- WHAT YOU HAVE TO DO
Your task is to return the listing below word for word, without any of its images.

- DATASET ENTRIES
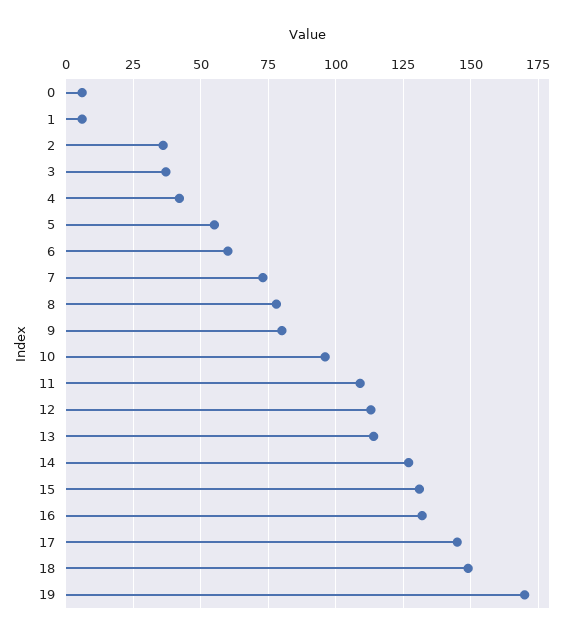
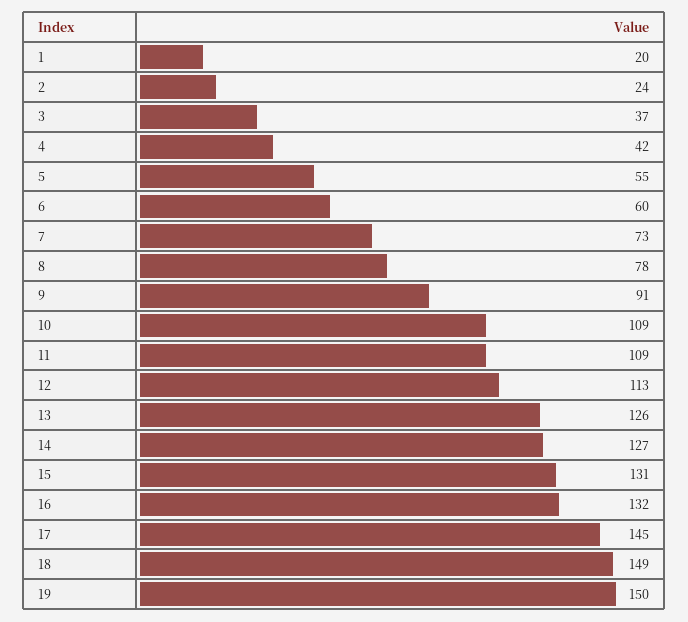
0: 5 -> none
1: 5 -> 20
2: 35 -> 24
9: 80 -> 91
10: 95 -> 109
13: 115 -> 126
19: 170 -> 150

- PROBLEM SOLUTION
0: 5 -> none
1: 5 -> 20
2: 35 -> 24
9: 80 -> 91
10: 95 -> 109
13: 115 -> 126
19: 170 -> 150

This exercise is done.